Buscar um modelo quase inatingível de beleza pode ser frustrante para a maioria das pessoas, mas não é apenas a auto-estima que está prejudicada, a saúde física e mental também corre sérios riscos. “A ansiedade para alcançar a tal beleza é tão grande que pode se tornar depressão. Isso gera um isolamento prejudicial aos relacionamentos pessoais e profissionais”, alerta a médica.


Doenças relacionadas ao Transtorno Dismórfico Corporal

Transtornos alimentares (anorexia; drunkorexia; bulimia) e a vigorexia são doenças relacionadas ao Transtorno Dismórfico Corporal.

Anorexia
: mais comum em mulheres, a doença faz com que as pessoas queiram emagrecer a todo custo porque se vê gorda, mesmo estando muito abaixo do peso. Para isso, métodos são utilizados para não engordar como: evitar alimentos calóricos, comer menos ou fazer exercícios em excesso.

Drunkorexia: também conhecida como anorexia alcoólica, caracteriza-se pela perda de apetite provocada pelo consumo excessivo de álcool. O assunto está em pauta e vem sendo discutido na novela "Viver a Vida", da Rede Globo. A personagem Renata, vivida pela atriz Bárbara Paz, sofre com a doença e se recusa a fazer tratamento.

Bulimia: um transtorno mental que se caracteriza por episódios repetidos de ingestão excessiva de alimentos num curto espaço de tempo (as crises bulímicas), seguido por uma preocupação exagerada sobre o controle do peso corporal. Esta preocupação leva a pessoa a adotar condutas inadequadas e perigosas para sua saúde, como provocar o vômito, tomar laxantes ou diuréticos.

Nesse caso, acontece o que os médicos chamam de episódios bulímicos, ou seja, existe uma compulsão alimentar em que o individuo come descontroladamente, se sente frustrada, triste, cheia e fisicamente se sente mal”, relata a médica.

Vigorexia: mais comum em homens, se caracteriza por uma preocupação excessiva em ficar forte a todo custo.
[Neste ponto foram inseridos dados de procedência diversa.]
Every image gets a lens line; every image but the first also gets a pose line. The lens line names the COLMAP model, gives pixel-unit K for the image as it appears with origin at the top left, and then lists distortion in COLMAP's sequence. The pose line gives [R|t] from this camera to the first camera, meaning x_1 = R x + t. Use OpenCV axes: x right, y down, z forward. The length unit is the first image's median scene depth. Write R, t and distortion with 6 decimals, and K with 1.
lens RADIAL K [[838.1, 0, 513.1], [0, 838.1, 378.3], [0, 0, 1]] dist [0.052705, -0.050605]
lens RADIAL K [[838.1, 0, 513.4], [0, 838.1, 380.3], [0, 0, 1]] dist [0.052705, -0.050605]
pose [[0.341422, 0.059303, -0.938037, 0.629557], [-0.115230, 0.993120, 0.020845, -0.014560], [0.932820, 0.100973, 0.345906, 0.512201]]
Apesar dos portadores desses transtornos serem bastante musculosos, passam horas na academia malhando e ainda assim se consideram fracos, magros e até esqueléticos. Uma das observações psicológicas desses pacientes é que têm vergonha do próprio corpo, recorrendo assim aos exercícios excessivos e às fórmulas mágicas para acelerar o fortalecimento como, por exemplo, os esteróides anabolizantes.
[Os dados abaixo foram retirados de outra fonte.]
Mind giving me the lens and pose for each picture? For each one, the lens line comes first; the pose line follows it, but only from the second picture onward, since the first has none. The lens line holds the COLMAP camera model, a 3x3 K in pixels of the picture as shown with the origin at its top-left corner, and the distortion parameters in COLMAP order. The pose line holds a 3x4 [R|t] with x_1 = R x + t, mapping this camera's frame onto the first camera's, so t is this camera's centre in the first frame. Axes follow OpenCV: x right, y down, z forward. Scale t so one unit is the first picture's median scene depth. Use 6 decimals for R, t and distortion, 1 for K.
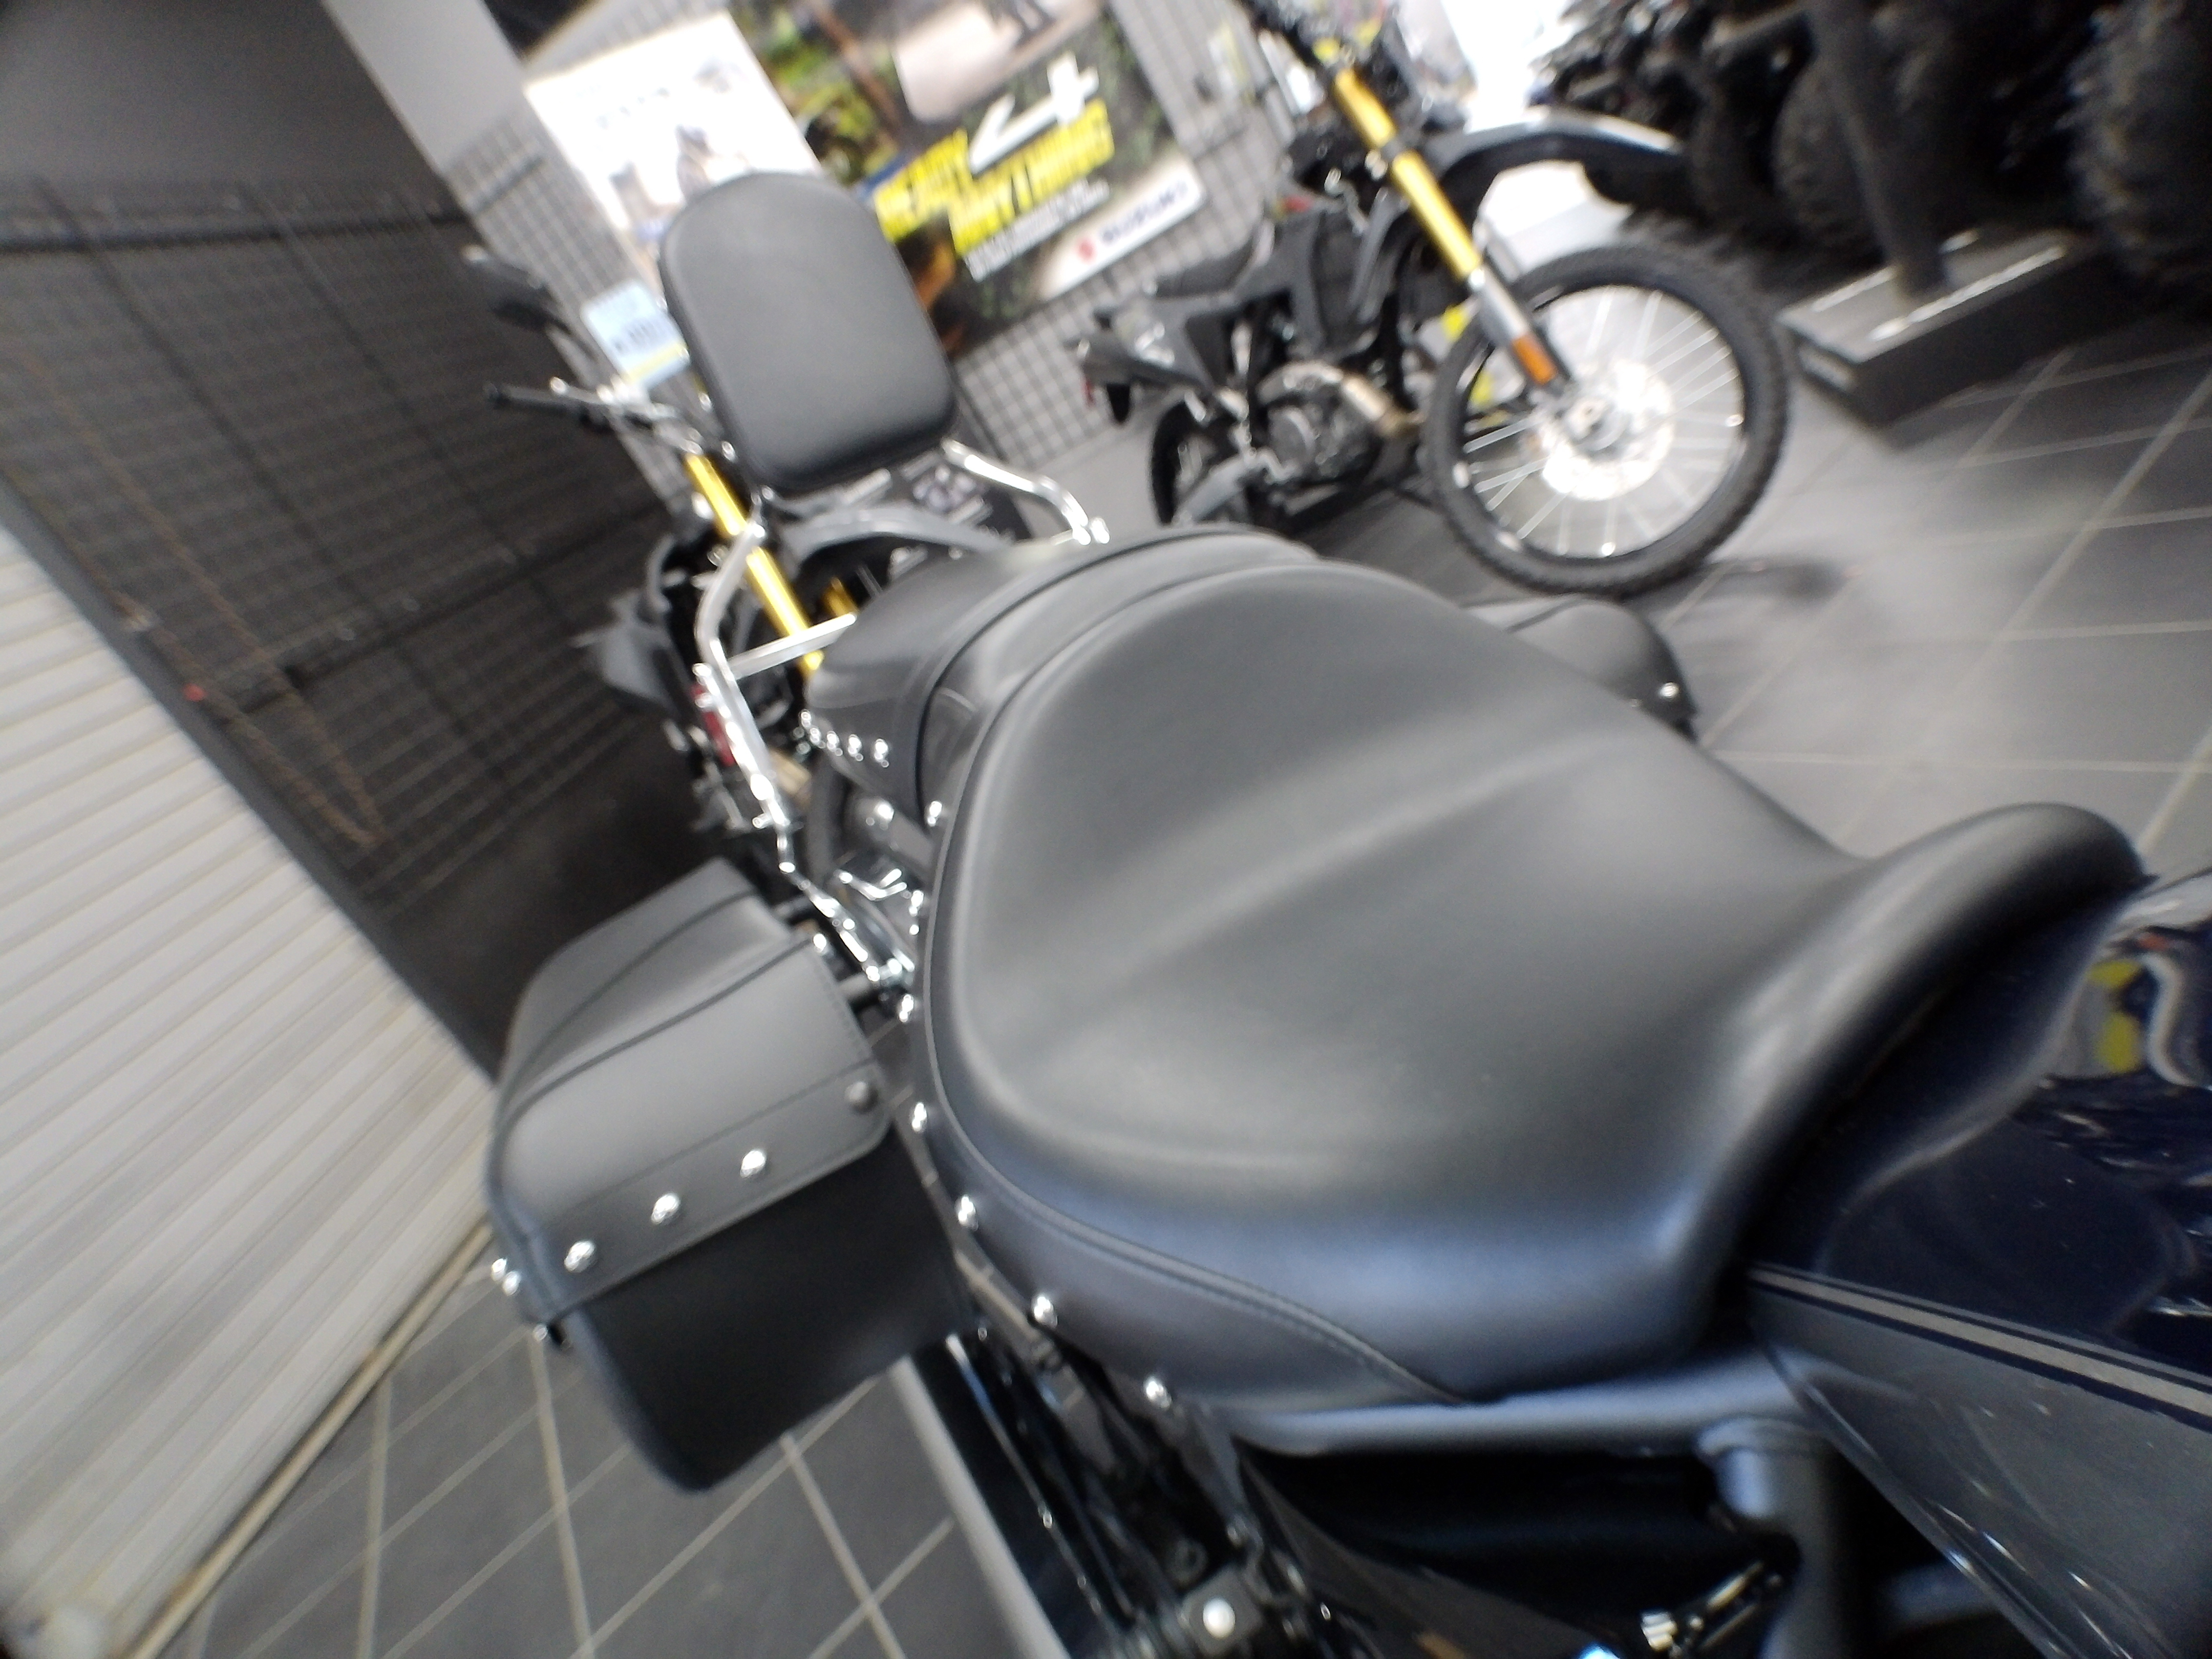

Se o vaidoso faz exercícios para manter a auto-estima e a saúde em alta, o dismórfico faz disso uma obsessão, podendo comprometer inclusive a integridade física do corpo” afirma Soraya.


Tratamento

Quem sofre do Transtorno Dismórfico Corporal, na maioria das vezes não assume a doença, ou por não acreditar que há problema ou por vergonha. Segundo a psicanalista, nestes casos, o apoio da família é fundamental. Buscar um acompanhamento com especialista é necessário para indicar o melhor tratamento. “Quem tem um amigo, ou familiar, com traços da síndrome não deve encarar como futilidade ou como idéia delirante. Deve apoiar para não agravar o problema para um caso depressivo”, orienta a Soraya.